Prudential Financial Inc. has taken the crown from MetLife Inc. as the biggest seller of overall individual annuities and variable annuities in the United States for the first half of this year, according to data released last week by LIMRA.
The insurer sold $10.9 billion in overall individual annuities and $10.2 billion in variable annuities in the first half, compared with $6.3 billion and $5.5 billion, respectively, a year earlier.
Prudential topped MetLife, whose first-half sales of overall individual annuities slipped to $9.8 billion, from $13.3 billion a year earlier. The company sold $8.51 billion in variable annuities in the first half, basically unchanged from a year earlier.
During the course of the past year, the list of the top five overall individual annuity sellers has shifted. In the second quarter of 2009, New York Life Insurance Co., TIAA-CREF, Prudential and Lincoln Financial Group rounded out the top five.
Some new names have hit the top of the overall individual annuity sellers' charts since then, with Jackson National Life Insurance Co. and AIG Cos. in third and fifth place, respectively.

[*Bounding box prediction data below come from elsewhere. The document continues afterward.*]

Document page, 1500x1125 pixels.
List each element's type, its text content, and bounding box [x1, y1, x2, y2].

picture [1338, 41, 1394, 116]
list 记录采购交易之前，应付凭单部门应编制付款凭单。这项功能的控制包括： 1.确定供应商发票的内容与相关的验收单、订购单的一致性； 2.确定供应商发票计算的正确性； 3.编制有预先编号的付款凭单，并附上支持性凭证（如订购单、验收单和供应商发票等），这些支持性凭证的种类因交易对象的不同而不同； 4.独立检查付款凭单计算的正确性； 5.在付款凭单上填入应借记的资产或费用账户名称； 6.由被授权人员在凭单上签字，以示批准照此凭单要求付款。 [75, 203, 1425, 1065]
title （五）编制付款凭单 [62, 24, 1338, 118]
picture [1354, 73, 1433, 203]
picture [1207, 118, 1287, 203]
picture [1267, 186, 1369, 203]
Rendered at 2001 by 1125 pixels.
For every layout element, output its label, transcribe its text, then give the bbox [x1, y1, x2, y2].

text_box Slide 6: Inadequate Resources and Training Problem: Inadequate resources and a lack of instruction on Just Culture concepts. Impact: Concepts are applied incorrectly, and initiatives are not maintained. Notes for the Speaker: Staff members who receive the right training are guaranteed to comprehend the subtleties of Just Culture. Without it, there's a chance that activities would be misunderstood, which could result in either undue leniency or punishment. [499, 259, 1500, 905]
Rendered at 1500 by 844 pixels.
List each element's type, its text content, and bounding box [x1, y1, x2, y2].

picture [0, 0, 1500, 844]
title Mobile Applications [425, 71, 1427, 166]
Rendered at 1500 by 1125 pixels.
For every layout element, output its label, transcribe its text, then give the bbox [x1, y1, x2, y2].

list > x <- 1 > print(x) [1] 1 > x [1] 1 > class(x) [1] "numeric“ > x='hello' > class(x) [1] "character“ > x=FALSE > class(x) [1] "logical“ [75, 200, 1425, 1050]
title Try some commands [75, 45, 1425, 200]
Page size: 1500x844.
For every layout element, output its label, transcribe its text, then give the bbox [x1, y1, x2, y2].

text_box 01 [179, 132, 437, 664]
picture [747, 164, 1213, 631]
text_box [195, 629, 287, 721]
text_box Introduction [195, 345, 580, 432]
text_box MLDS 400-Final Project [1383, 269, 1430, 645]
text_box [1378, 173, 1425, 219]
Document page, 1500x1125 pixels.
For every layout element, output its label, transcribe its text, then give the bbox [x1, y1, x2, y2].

MetLife placed second, while TIAA-CREF finished fourth.
The shift among sales leaders can be tied to the adjustments that the insurers made to their products, said Kevin Loffredi, senior vice president at Advanced Sales & Marketing Corp., an annuity research organization.
For instance, John Hancock Financial Services and ING Groep NV both pulled back sharply on living benefits tied to their variable annuities. Both released simplified variable annuities this year.
As a result, ING slid from sixth place to 10th among annuity providers, and John Hancock from fifth to 15th.
“Everyone who's dropped their benefits is losing billions of dollars [in annuity sales],” Mr. Loffredi said. “That money has to go somewhere, so it'll go to those insurers' nearest neighbors.”